- **Passage shown**:
═══

# Cherry Bomb



## Cajjunwolfman (Nov 15, 2004)

Modelers:

Thinking about getting this kit. How is the quality and the parts fit.


----------



## Rondo (Jul 23, 2010)

One of my favorite old kits and one of the very first that I hiked to the store and bought for myself. I was about 8 and a pocketful of pennies was probably involved. I still occasionally spend a while running my eyes over the curves of the original TD art. The proportions of the kit seem a bit off though. I think wider rear tires help get the feel but you could make a career out of finessing the body shape.

I've built a few and don't recall any fit issues. Like most showrods of the line, it is fairly simple unless you want to make it complicated.


----------



## Richard Baker (Aug 8, 2006)

I built mine many years ago when it first came out in 1970. I was about 12 at the time and real picky about building yet but I do remember having fun with it. The only kit issue I can recall is that the hinged canopy did not fit down and line up well with the body opening on mine- not terrible though


----------



## Cajjunwolfman (Nov 15, 2004)

Thanks guys. I don't expect the kit to be perfect due to the vintage of the kit. I'm looking for simple and a decent fit, sounds like this fits the bill.


----------



## djnick66 (May 2, 2008)

Monogram stuff was always relatively simple and simplistic compared to Revell's cars. The Cherry Bomb is not bad. Nowadays some of the molding is a bit rough/rougher, but the kit is not hard to build. The main difference is the reissues come in a lower quality translucent red plastic versus a nice, opaque, burgundy on the original.


----------

═══

- **Information shown**:

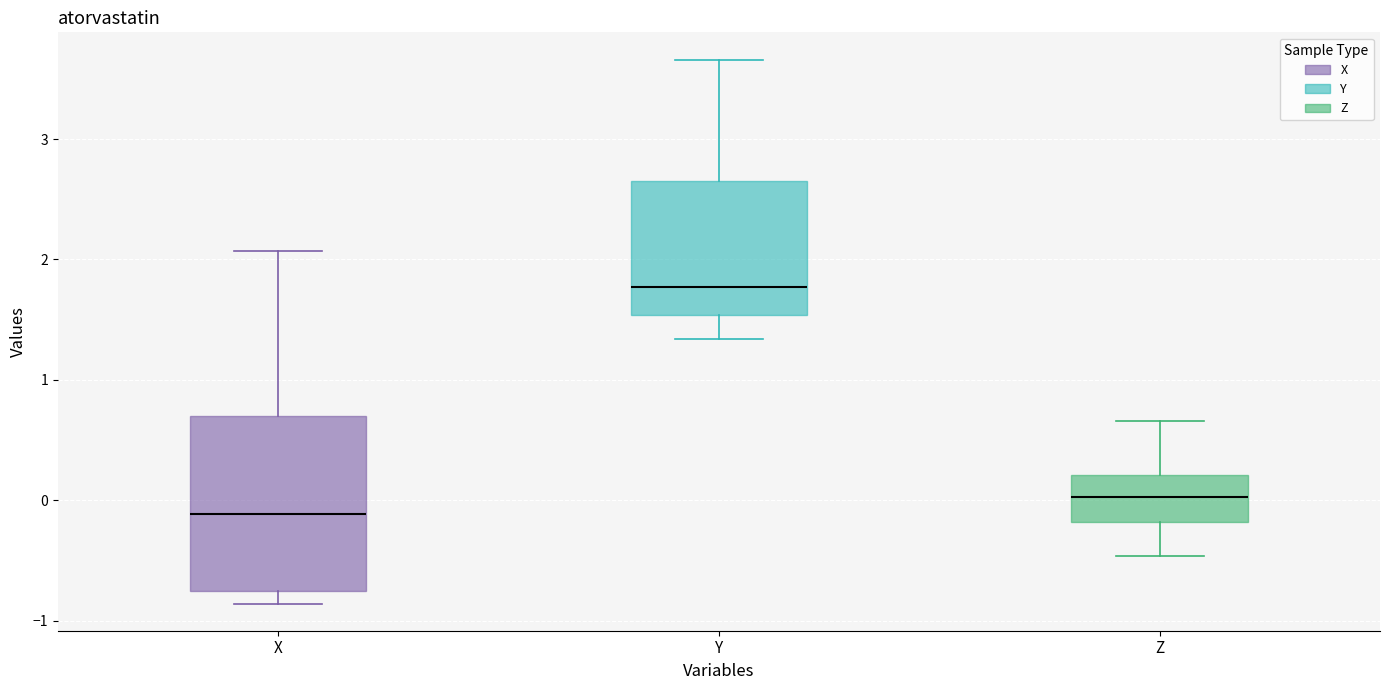

Which box's median line is the highest?

Y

═══

- **Check your understanding**:
(1) Rewrite the stretch of the Cherry Bomb thread from "I built mine" through "fits the bill.", replacing "canopy" with "hood".
(2) Answer these about the Cherry Bomb thread.
(a) In what year did Richard Baker build his kit?
(b) What kind of plastic do the reissues come in?
(c) About how old was Rondo when he bought the kit for himself?

- **Expected responses**:
(1)
I built mine many years ago when it first came out in 1970. I was about 12 at the time and real picky about building yet but I do remember having fun with it. The only kit issue I can recall is that the hinged hood did not fit down and line up well with the body opening on mine- not terrible though


----------



## Cajjunwolfman (Nov 15, 2004)

Thanks guys. I don't expect the kit to be perfect due to the vintage of the kit. I'm looking for simple and a decent fit, sounds like this fits the bill.

(2)
(a) 1970
(b) A lower quality translucent red plastic
(c) About 8